PUBLIC HOURS
Friday – Saturday, noon – 6 p.m.
First and Third Fridays, 4 – 9 p.m.
ABOUT YOSHUA OKÓN: OCTOPUS
Produced in 2011, while Okón was an artist-in-residence at the UCLA Hammer Museum, Octopus is a video installation depicting a reenactment of the Guatemalan Civil War at the parking lot of a Home Depot in Los Angeles, staged by day laborers that are ex-guerillas who fought in the war. The sequel to Octopus, titled Oracle , was commissioned by the ASU Art Museum and presented at the museum in Summer 2015.
ABOUT THE PROJECT SPACE
ASU Art Museum’s Project Space at the International Artist Residency Program in downtown Phoenix offers a unique opportunity for emerging and established artists to develop and experiment with new bodies of work in all media and to share their process and ideas with our communities over an extended period of time.

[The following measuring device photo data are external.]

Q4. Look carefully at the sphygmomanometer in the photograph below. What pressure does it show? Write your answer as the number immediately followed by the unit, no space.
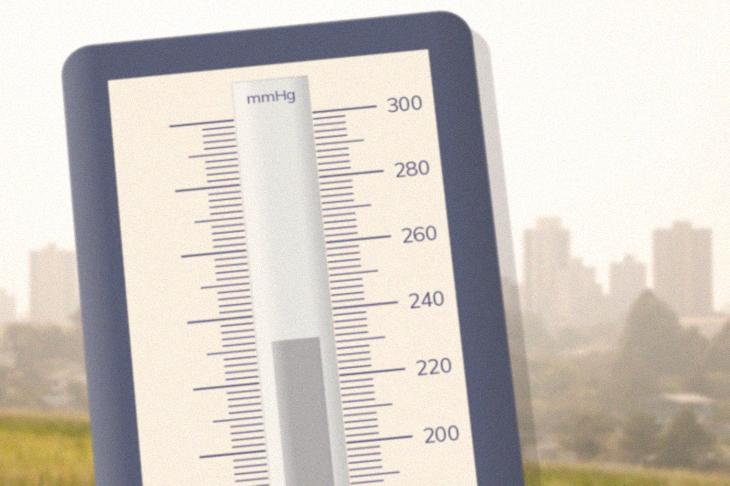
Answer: 232mmHg
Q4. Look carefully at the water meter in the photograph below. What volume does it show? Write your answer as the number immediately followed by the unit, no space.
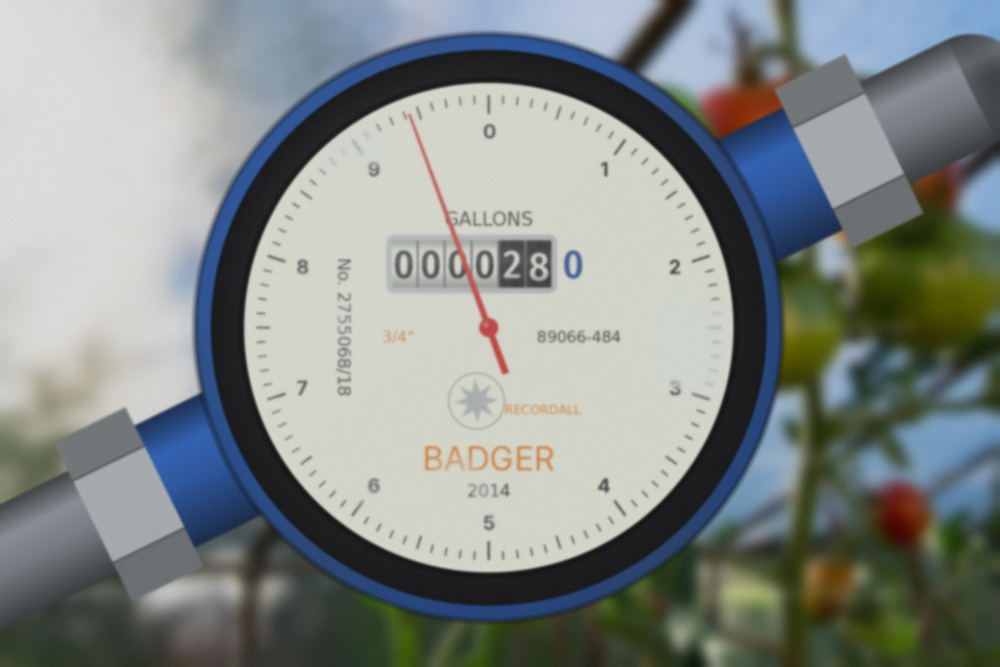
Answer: 279.4gal
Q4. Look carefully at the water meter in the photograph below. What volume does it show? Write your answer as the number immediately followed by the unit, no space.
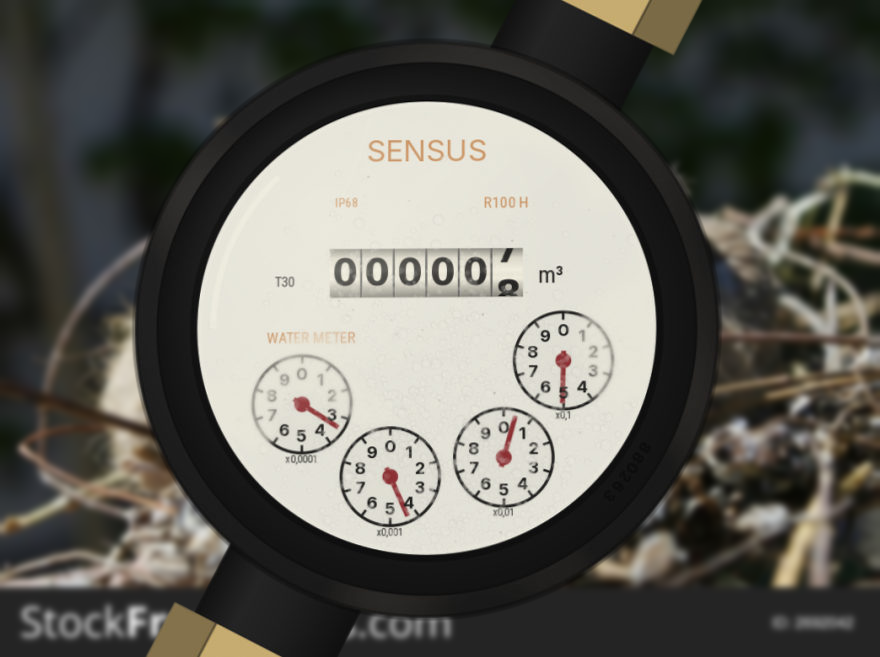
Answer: 7.5043m³
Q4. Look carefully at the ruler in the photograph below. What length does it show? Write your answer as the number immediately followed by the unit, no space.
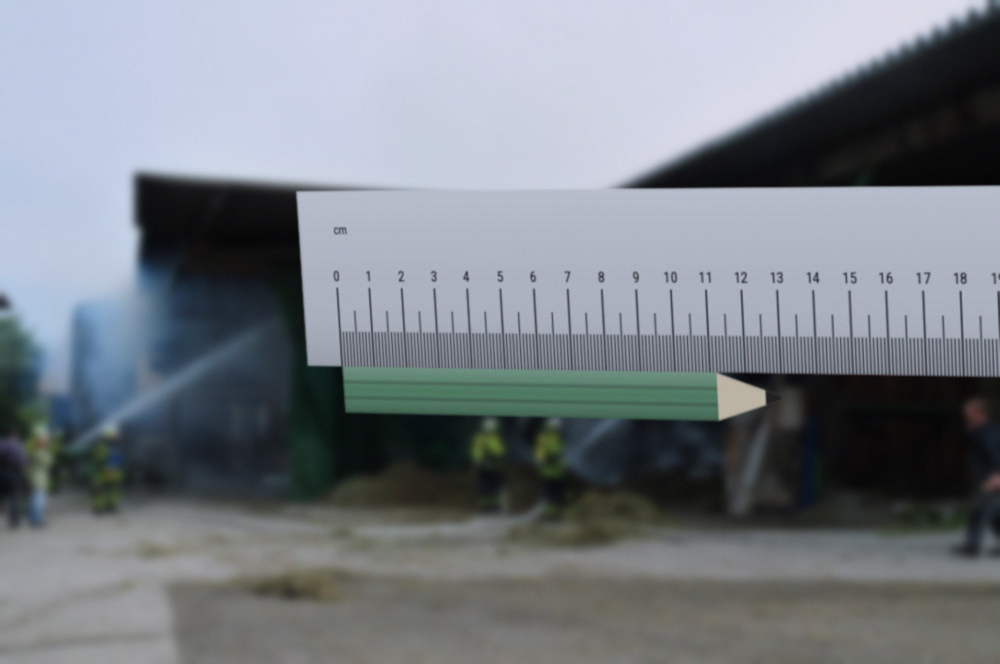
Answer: 13cm
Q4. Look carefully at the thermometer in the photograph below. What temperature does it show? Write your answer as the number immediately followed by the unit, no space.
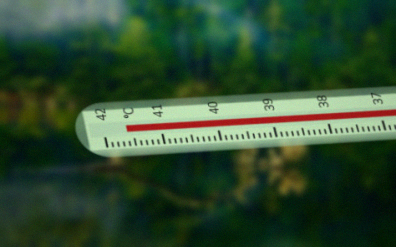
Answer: 41.6°C
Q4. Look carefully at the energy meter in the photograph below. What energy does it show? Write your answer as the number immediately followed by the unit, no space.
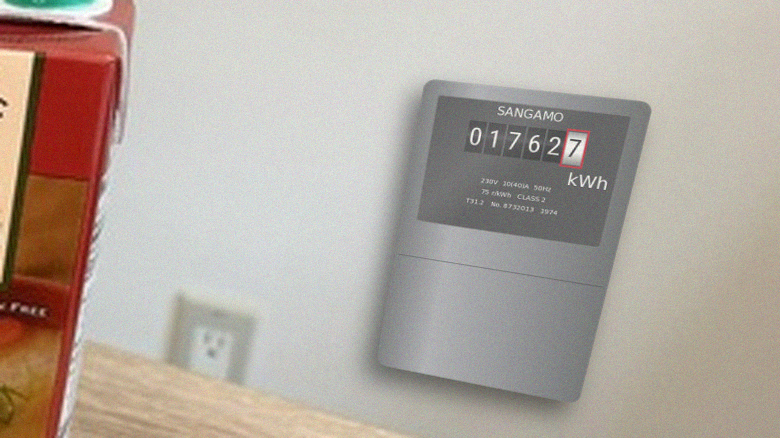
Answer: 1762.7kWh
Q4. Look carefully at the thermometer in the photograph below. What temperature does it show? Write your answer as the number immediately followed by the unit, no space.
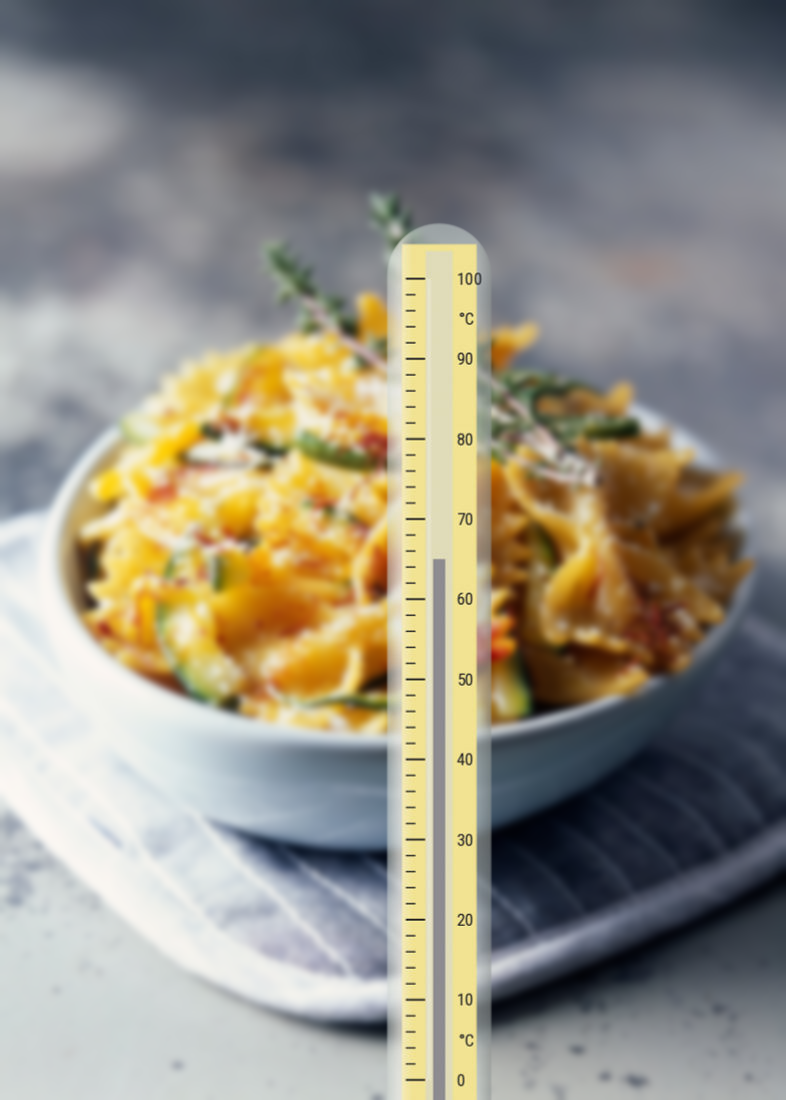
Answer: 65°C
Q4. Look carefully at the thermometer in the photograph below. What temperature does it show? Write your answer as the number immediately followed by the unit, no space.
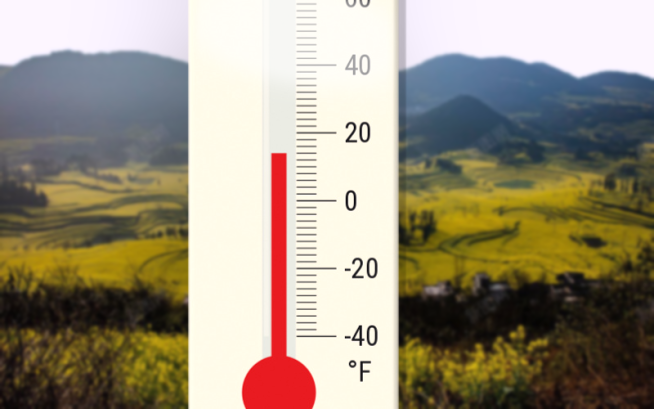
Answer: 14°F
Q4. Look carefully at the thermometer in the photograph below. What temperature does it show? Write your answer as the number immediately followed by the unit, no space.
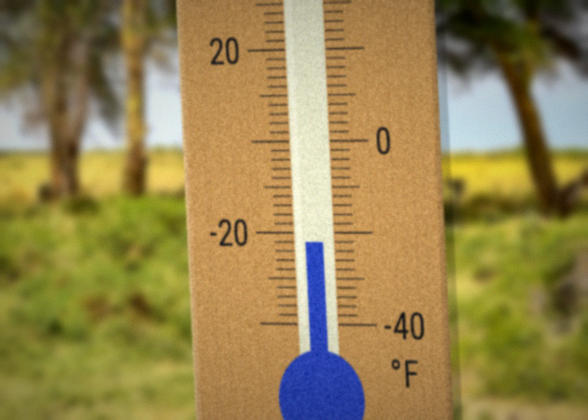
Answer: -22°F
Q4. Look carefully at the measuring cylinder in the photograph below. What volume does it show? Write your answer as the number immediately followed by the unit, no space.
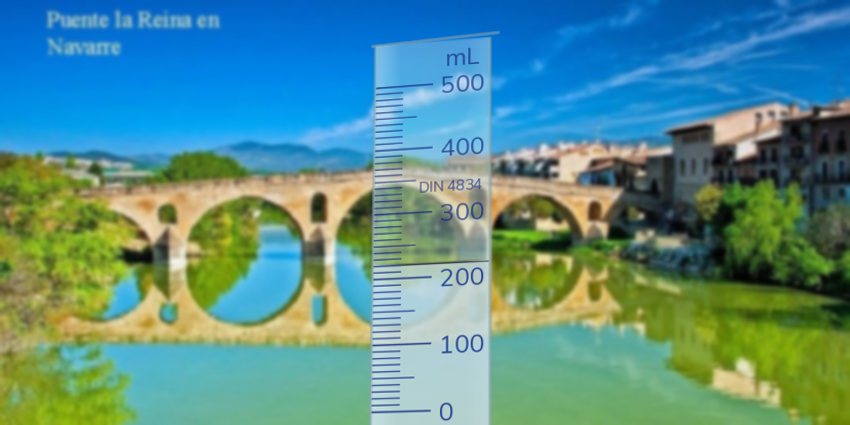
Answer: 220mL
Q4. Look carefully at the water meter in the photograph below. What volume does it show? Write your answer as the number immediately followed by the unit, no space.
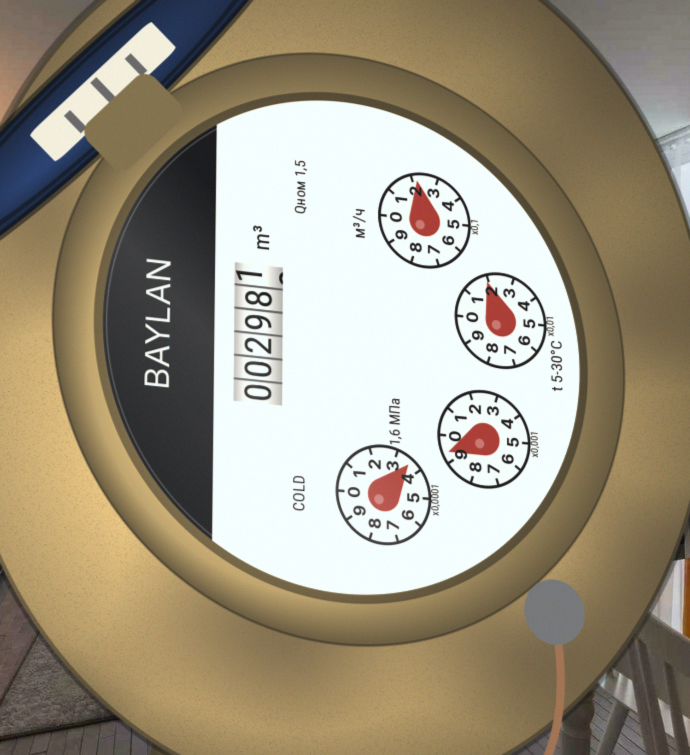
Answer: 2981.2193m³
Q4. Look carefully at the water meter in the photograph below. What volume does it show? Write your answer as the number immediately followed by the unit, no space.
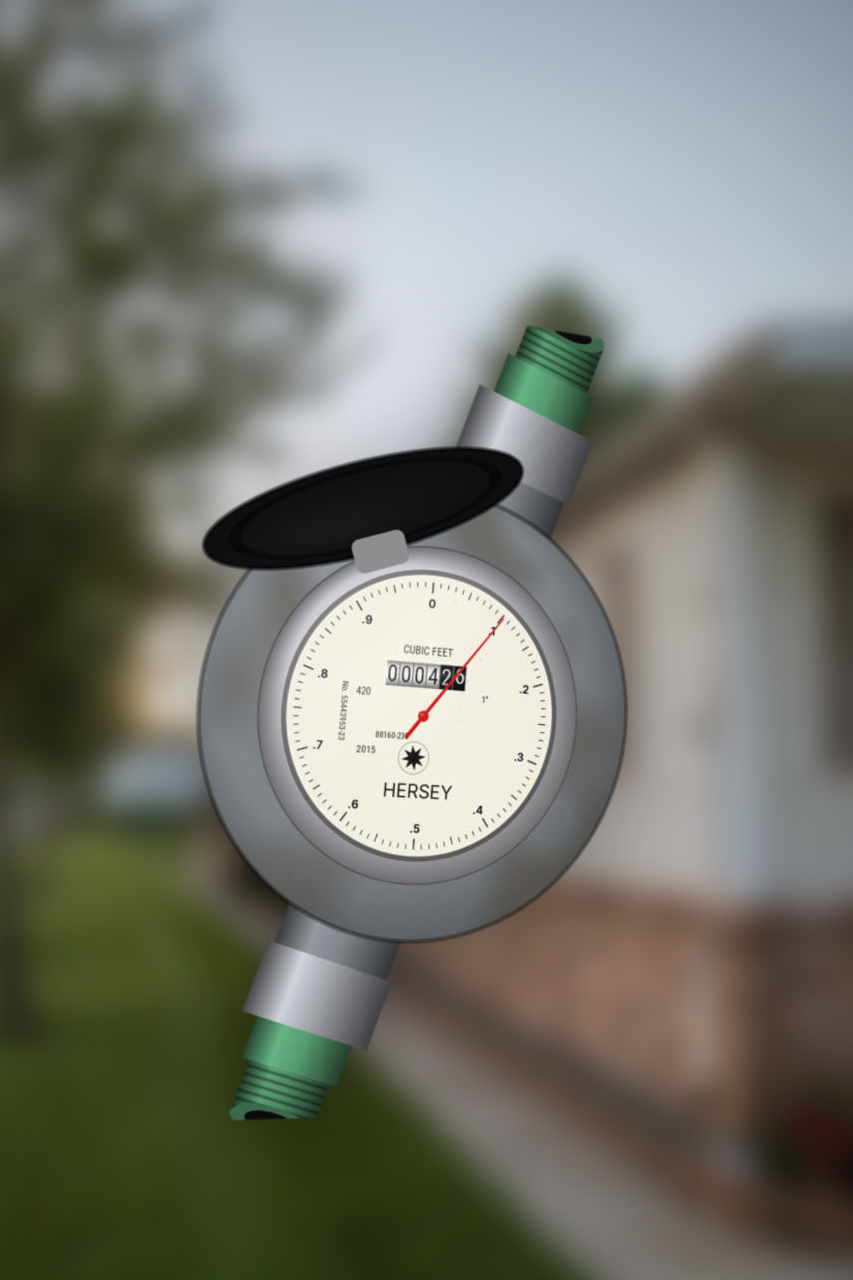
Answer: 426.10ft³
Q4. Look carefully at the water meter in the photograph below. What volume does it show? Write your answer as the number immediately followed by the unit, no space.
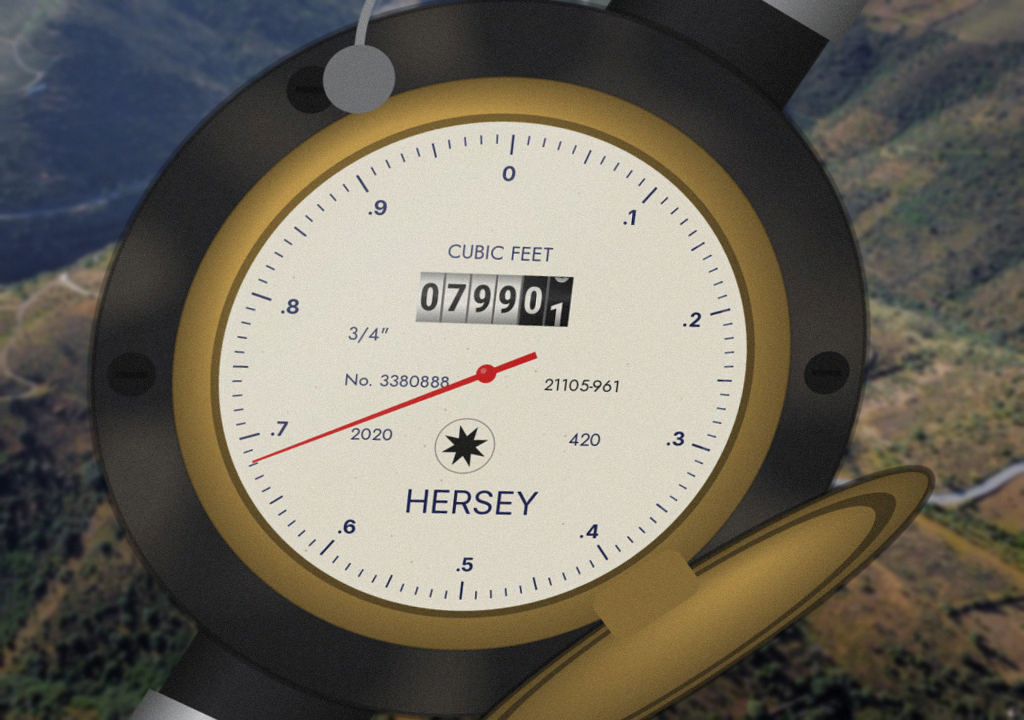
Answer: 79900.68ft³
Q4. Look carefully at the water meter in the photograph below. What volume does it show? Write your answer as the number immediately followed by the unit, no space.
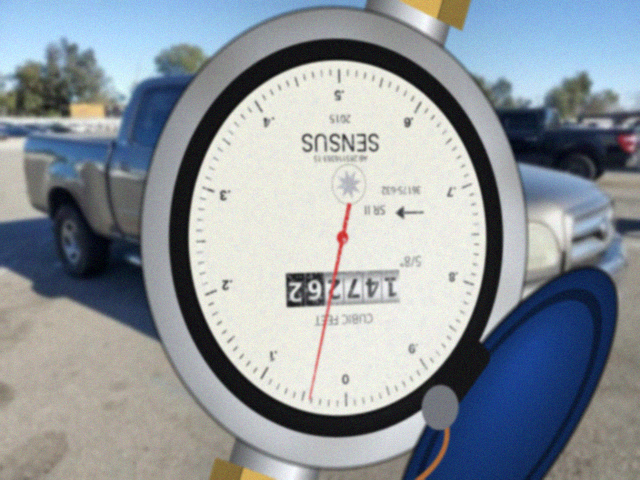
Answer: 147262.04ft³
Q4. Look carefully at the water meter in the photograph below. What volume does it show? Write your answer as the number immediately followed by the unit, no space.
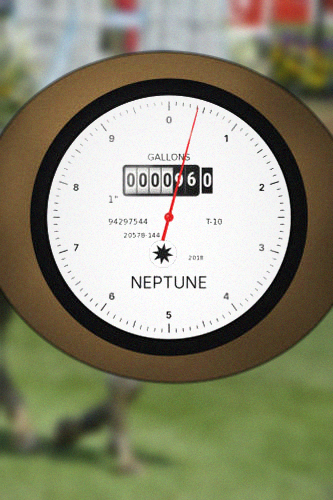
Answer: 960.4gal
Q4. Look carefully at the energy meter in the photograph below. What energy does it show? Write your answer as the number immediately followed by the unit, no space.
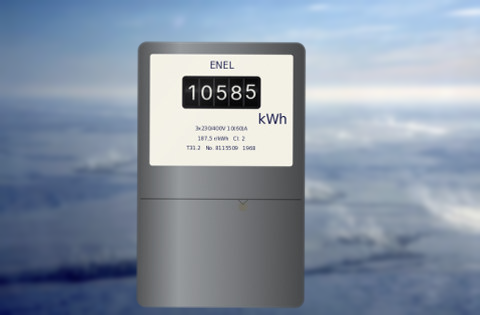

Artists selected for the residencies have a multi-disciplinary practice and an interest in collaborative projects in order to explore forms of engagement.
The Project Space is not a traditional exhibition venue but a laboratory for socially-based art practice. Public access to the space, collaborating partners and residency duration shift with each project. The curator and residency staff establish these parameters with the artist(s).